Aufgabe: Sammle alle Zeilen der folgenden Datensätze, in denen das Wort „value“ vorkommt, und gib jede davon unverändert wieder.

Gegebene Angaben:
══════════

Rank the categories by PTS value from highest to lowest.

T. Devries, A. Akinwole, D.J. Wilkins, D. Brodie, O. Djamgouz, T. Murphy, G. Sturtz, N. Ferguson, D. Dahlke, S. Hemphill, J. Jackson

══════════

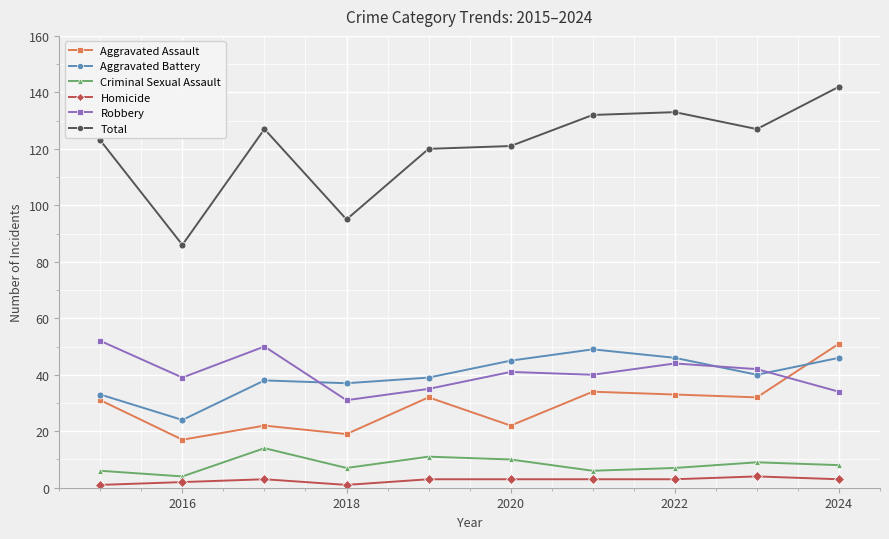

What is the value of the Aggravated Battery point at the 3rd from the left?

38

══════════

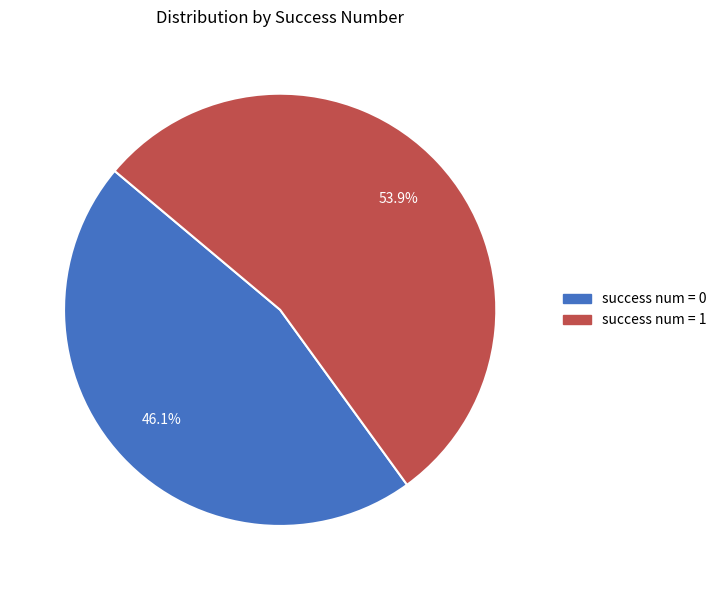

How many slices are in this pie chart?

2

══════════

Lösung:
Rank the categories by PTS value from highest to lowest.
What is the value of the Aggravated Battery point at the 3rd from the left?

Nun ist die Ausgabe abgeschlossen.